▸ Dataset extract:
------------------------------------------------------------
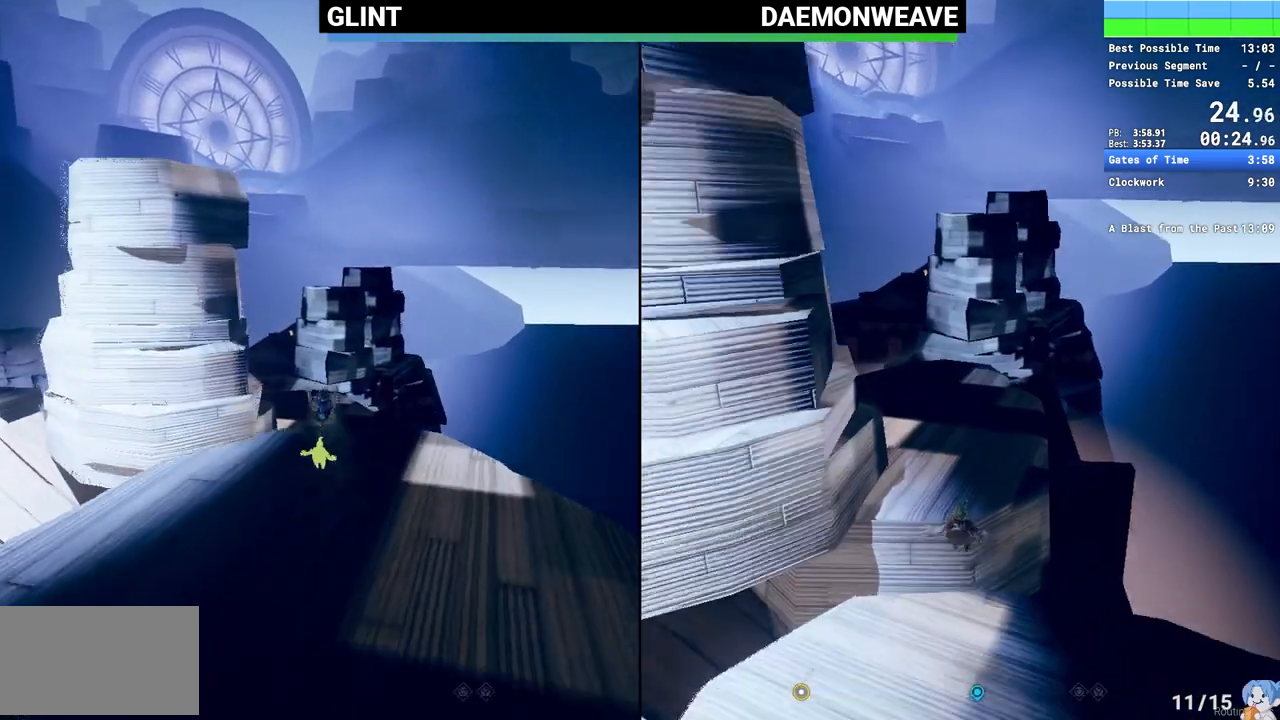
{"keys": ["shift", "w"], "mouse": [], "events": []}
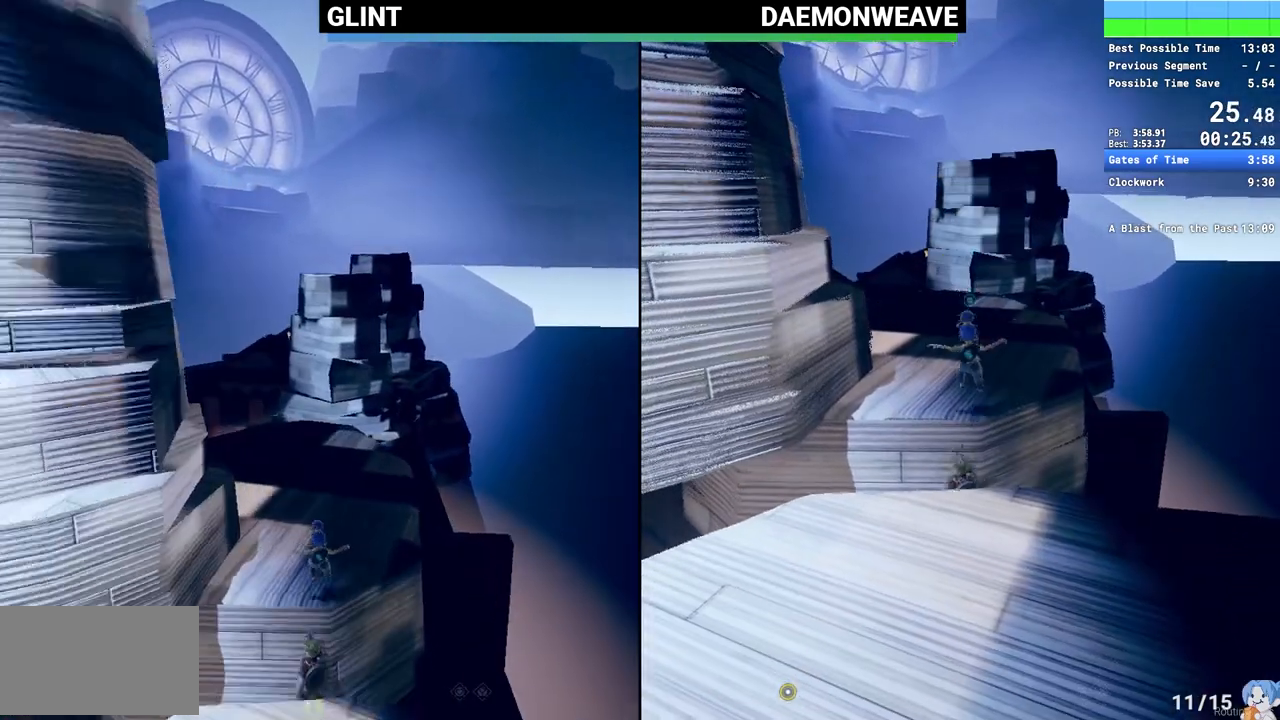
{"keys": ["shift", "space", "w"], "mouse": [], "events": [[133, "d", "down"], [250, "d", "up"], [467, "space", "down"]]}
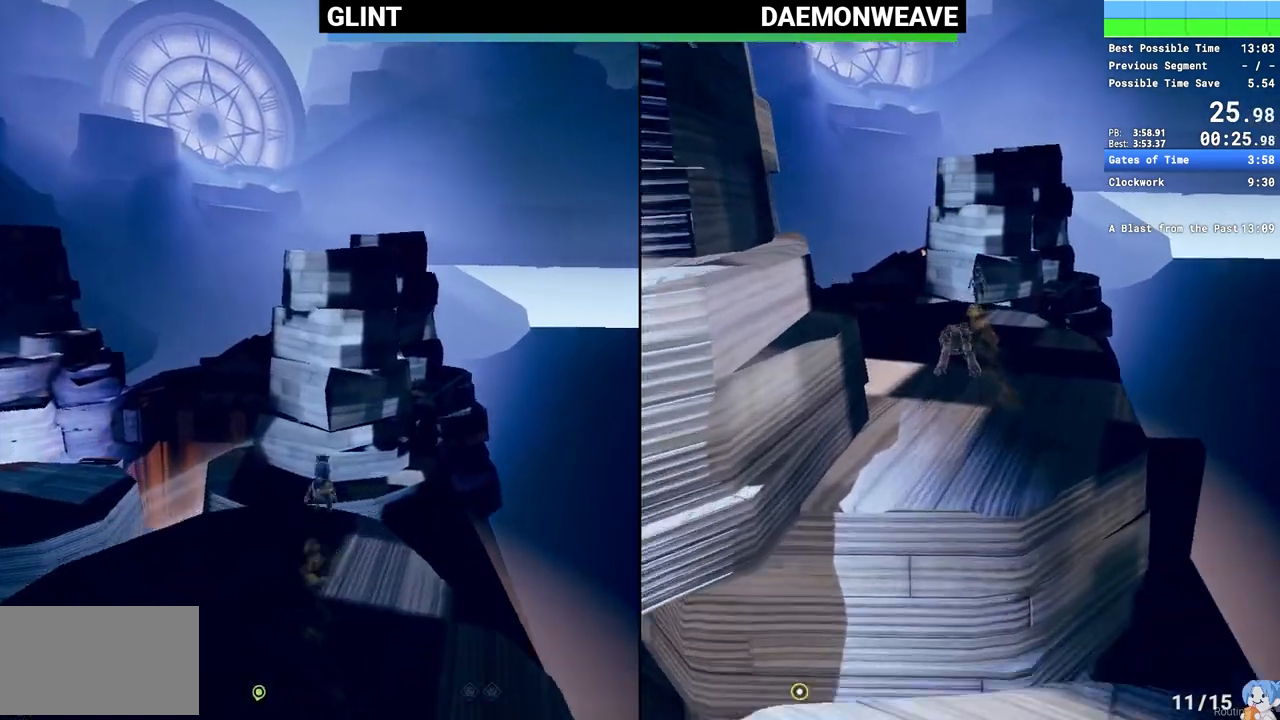
{"keys": ["shift", "w"], "mouse": [], "events": [[100, "space", "up"]]}
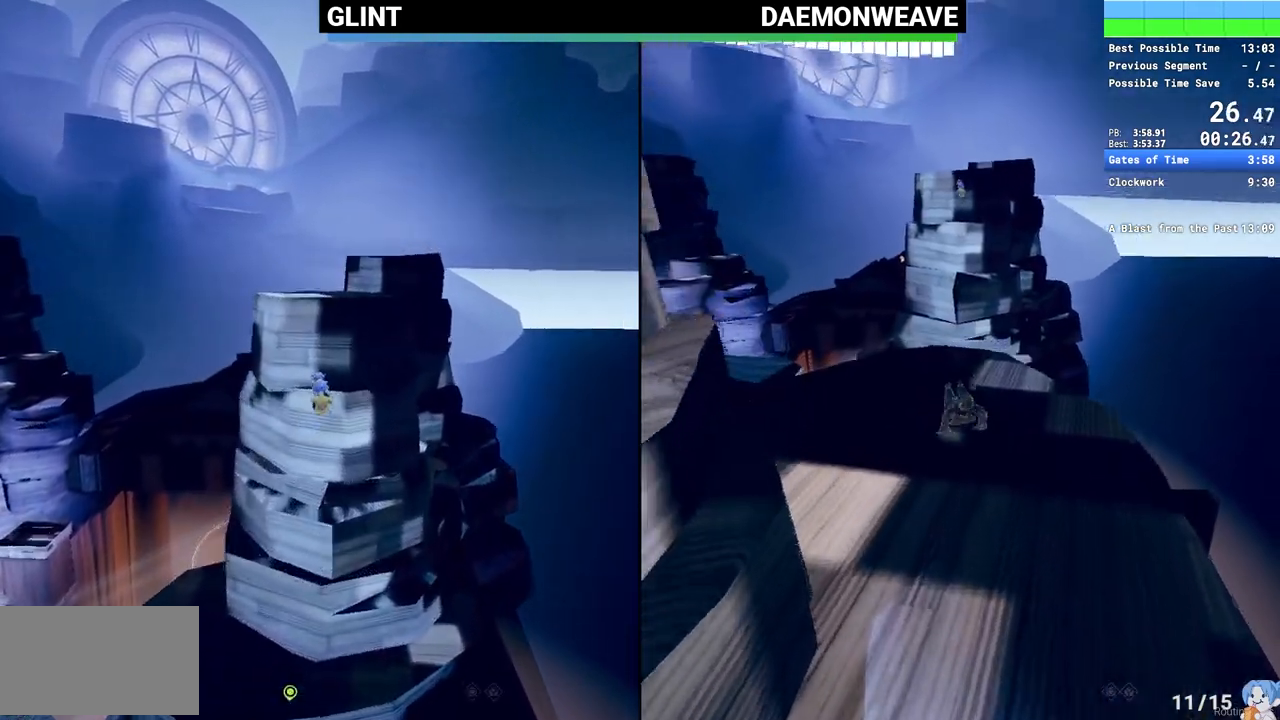
{"keys": ["shift", "w"], "mouse": [], "events": [[183, "mouse_right", "down"], [433, "mouse_right", "up"]]}
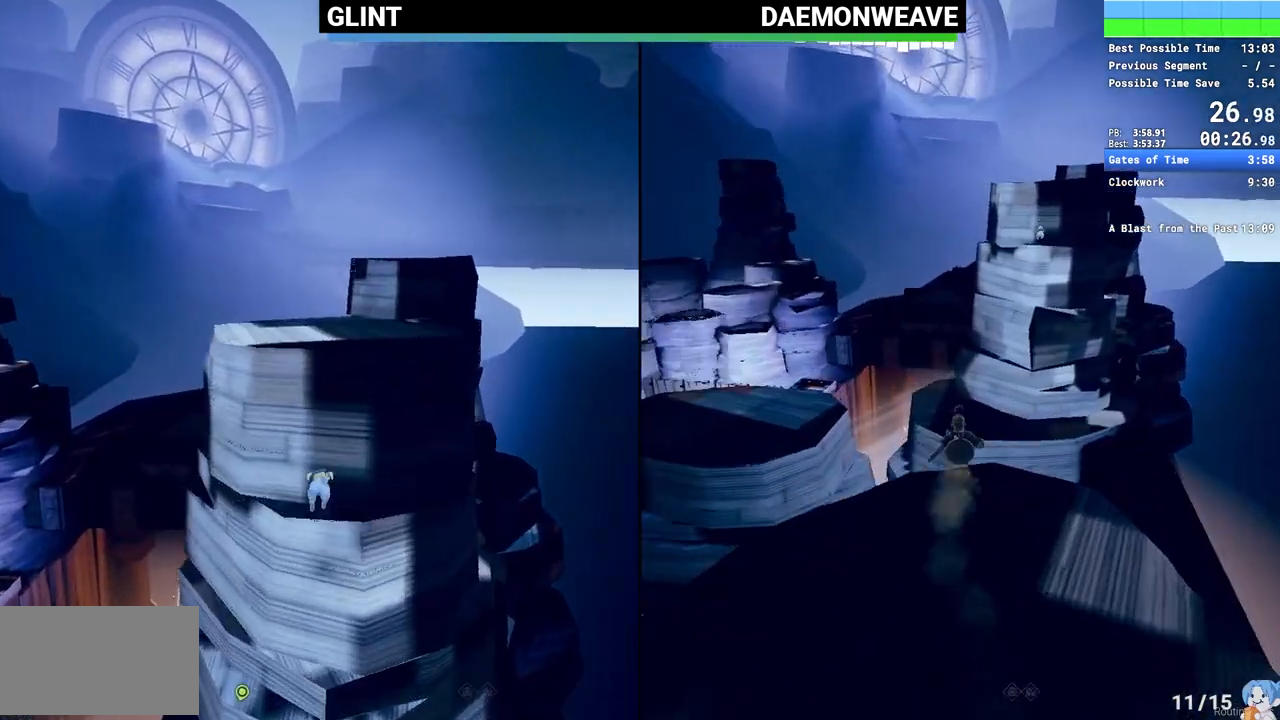
{"keys": ["shift", "w"], "mouse": [], "events": [[133, "a", "down"], [200, "space", "down"], [317, "space", "up"], [417, "space", "down"], [467, "a", "up"], [500, "space", "up"]]}
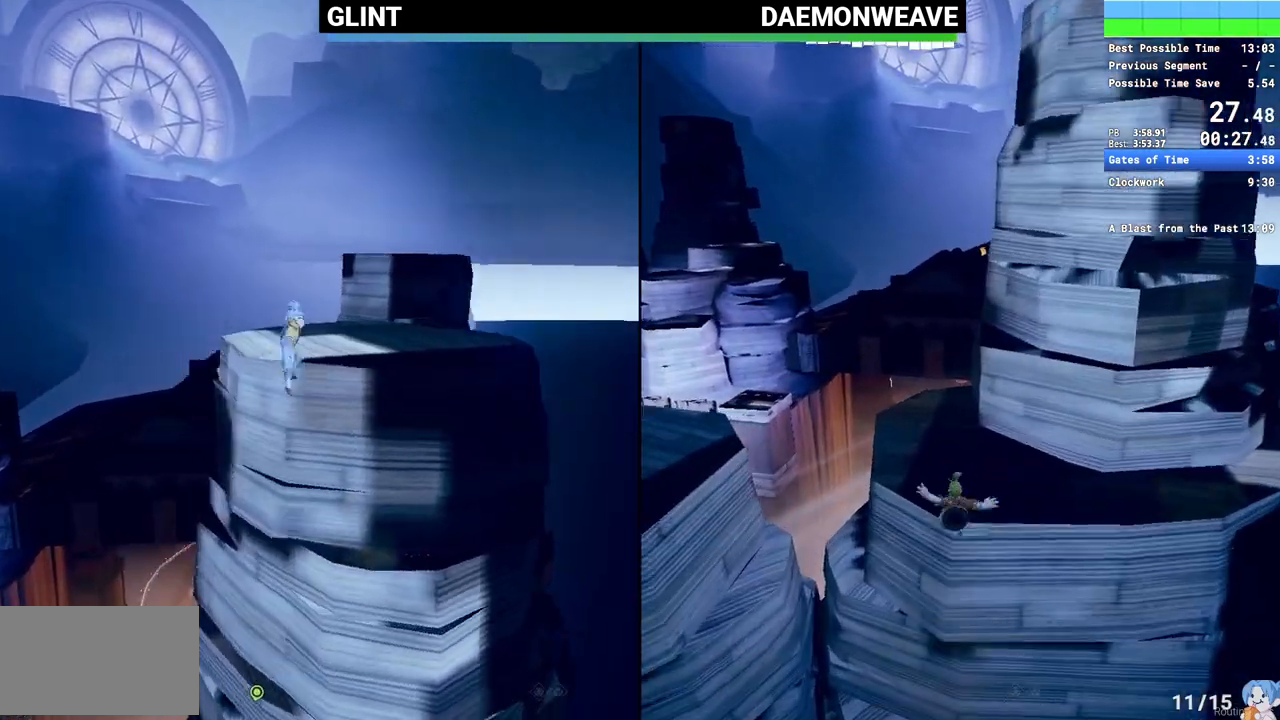
{"keys": ["shift", "w"], "mouse": [], "events": [[17, "mouse_right", "down"], [167, "mouse_right", "up"]]}
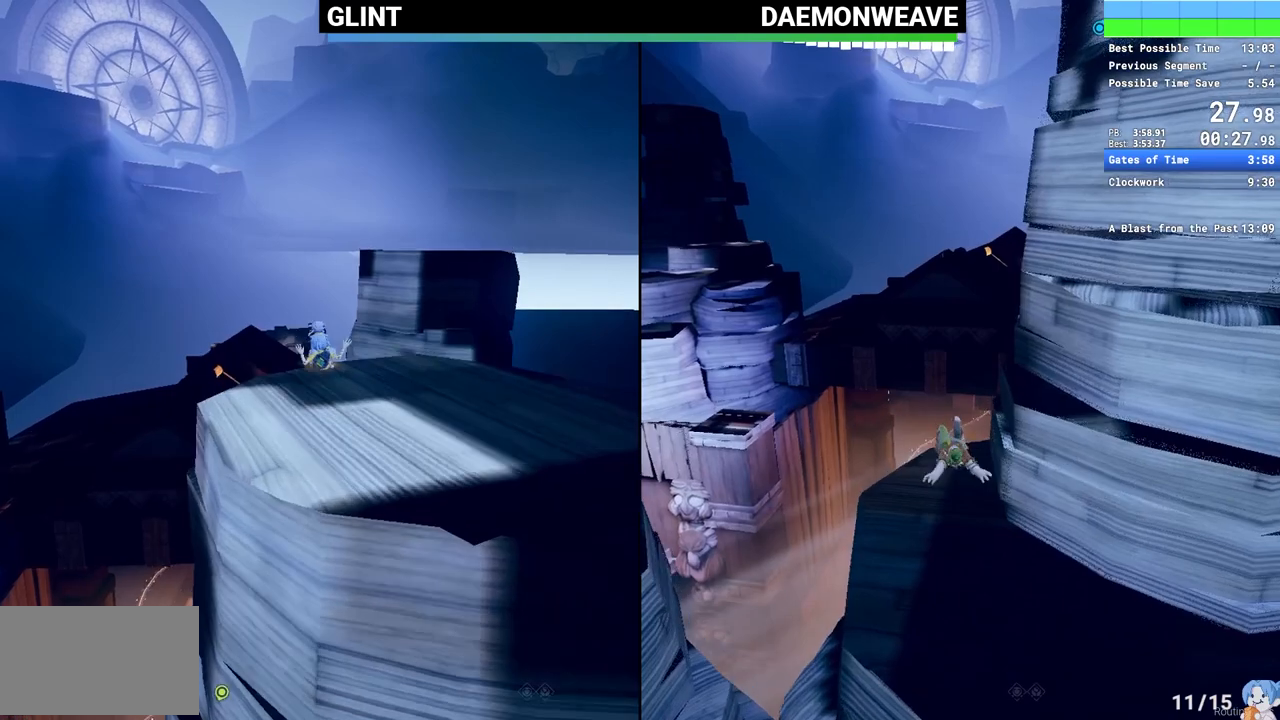
{"keys": ["shift", "w"], "mouse": [], "events": []}
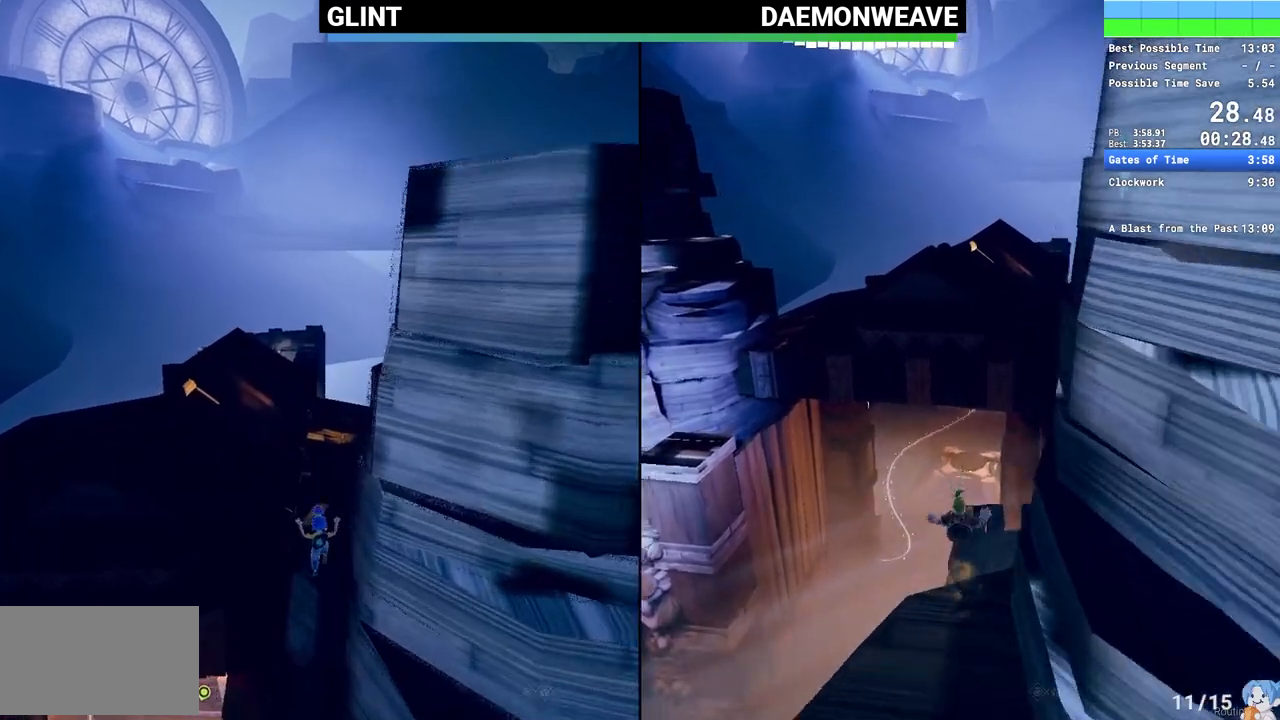
{"keys": ["shift", "w"], "mouse": [], "events": [[433, "space", "down"], [500, "space", "up"]]}
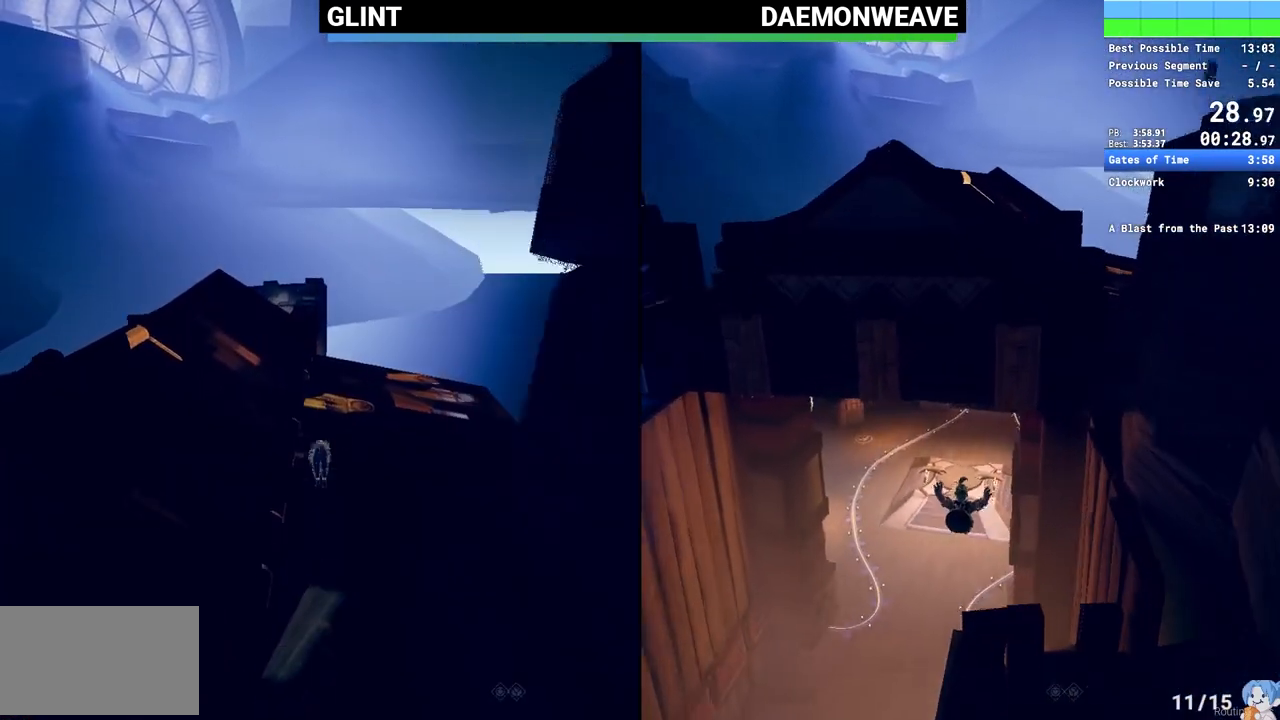
{"keys": ["a", "shift"], "mouse": [], "events": [[433, "a", "down"], [433, "w", "up"]]}
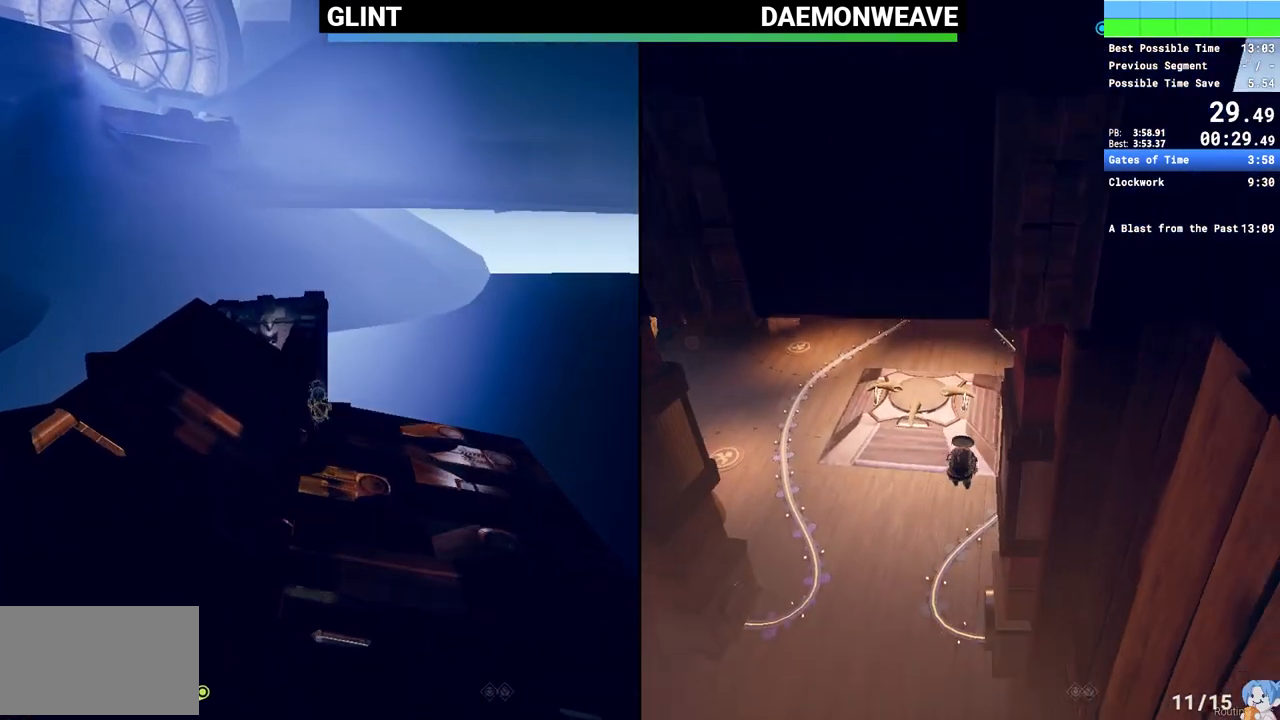
{"keys": ["a", "shift"], "mouse": [], "events": []}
------------------------------------------------------------
▸ Instructions for the task: Repeat the material line for line. Pictures stay out of the copy.

▸ Output for this exercise:
{"keys": ["shift", "w"], "mouse": [], "events": []}
{"keys": ["shift", "space", "w"], "mouse": [], "events": [[133, "d", "down"], [250, "d", "up"], [467, "space", "down"]]}
{"keys": ["shift", "w"], "mouse": [], "events": [[100, "space", "up"]]}
{"keys": ["shift", "w"], "mouse": [], "events": [[183, "mouse_right", "down"], [433, "mouse_right", "up"]]}
{"keys": ["shift", "w"], "mouse": [], "events": [[133, "a", "down"], [200, "space", "down"], [317, "space", "up"], [417, "space", "down"], [467, "a", "up"], [500, "space", "up"]]}
{"keys": ["shift", "w"], "mouse": [], "events": [[17, "mouse_right", "down"], [167, "mouse_right", "up"]]}
{"keys": ["shift", "w"], "mouse": [], "events": []}
{"keys": ["shift", "w"], "mouse": [], "events": [[433, "space", "down"], [500, "space", "up"]]}
{"keys": ["a", "shift"], "mouse": [], "events": [[433, "a", "down"], [433, "w", "up"]]}
{"keys": ["a", "shift"], "mouse": [], "events": []}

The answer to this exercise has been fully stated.